▶ [The input]
+-------+
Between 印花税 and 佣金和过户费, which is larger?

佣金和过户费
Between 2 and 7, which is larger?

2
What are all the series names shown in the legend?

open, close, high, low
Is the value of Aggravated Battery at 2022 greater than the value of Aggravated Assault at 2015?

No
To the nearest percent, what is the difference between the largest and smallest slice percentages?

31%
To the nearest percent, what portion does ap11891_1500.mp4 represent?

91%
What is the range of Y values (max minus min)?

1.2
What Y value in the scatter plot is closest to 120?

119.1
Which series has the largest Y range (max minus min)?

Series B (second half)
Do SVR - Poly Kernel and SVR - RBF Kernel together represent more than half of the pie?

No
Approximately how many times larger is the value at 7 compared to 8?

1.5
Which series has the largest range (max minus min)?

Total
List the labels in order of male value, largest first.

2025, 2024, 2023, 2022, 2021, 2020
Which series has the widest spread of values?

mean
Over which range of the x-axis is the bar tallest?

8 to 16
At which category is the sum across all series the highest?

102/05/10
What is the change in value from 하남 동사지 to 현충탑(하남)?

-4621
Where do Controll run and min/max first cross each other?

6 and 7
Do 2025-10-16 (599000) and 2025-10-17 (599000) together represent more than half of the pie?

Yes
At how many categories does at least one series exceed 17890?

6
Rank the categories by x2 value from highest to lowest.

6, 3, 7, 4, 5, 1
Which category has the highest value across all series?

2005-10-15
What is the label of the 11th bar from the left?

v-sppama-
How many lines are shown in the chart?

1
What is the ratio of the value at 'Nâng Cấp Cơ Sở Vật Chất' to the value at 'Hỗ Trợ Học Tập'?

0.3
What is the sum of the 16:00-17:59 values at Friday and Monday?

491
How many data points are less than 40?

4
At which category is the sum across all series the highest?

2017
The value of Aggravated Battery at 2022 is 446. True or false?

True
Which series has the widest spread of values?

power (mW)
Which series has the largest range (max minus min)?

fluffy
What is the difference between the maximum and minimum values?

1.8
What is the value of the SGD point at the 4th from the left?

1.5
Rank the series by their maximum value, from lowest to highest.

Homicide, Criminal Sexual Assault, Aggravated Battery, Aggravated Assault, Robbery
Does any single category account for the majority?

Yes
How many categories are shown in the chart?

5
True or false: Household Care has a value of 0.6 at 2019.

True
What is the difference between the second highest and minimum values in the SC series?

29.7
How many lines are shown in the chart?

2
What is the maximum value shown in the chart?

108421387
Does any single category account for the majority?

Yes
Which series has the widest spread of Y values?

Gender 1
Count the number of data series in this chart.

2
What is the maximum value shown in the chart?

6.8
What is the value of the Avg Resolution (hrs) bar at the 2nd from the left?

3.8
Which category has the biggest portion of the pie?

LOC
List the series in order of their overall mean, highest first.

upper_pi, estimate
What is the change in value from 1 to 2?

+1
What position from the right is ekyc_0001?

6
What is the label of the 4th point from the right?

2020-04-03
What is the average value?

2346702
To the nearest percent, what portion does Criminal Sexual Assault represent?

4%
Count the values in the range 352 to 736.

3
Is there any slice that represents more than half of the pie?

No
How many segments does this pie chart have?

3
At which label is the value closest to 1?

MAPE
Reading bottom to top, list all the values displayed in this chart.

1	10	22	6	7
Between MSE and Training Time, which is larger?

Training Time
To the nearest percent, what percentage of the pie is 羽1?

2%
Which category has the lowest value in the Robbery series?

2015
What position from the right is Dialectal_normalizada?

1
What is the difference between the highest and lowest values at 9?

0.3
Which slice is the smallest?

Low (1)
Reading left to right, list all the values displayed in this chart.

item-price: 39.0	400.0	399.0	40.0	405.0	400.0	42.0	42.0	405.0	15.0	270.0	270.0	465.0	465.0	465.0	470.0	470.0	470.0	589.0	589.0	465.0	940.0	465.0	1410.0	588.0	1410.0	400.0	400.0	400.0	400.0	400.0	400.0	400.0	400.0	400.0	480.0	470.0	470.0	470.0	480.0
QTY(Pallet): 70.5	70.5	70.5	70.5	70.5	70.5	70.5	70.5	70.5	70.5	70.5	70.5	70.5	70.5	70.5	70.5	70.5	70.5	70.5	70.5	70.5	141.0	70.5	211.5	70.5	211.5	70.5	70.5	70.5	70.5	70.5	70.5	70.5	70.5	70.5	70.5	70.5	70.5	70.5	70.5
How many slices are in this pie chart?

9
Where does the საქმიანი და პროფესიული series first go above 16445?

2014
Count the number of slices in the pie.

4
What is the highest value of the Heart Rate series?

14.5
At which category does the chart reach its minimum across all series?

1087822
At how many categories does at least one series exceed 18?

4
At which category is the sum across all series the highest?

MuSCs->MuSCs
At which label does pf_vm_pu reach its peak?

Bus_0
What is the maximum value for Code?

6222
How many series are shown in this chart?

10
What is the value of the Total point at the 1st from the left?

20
+-------+
▶ [Work order]
Locate every line of the listing above that contains the word "number" and copy each of those lines in full. Treat uppercase and lowercase letters as different.

▶ [Written solution]
Count the number of data series in this chart.
Count the number of slices in the pie.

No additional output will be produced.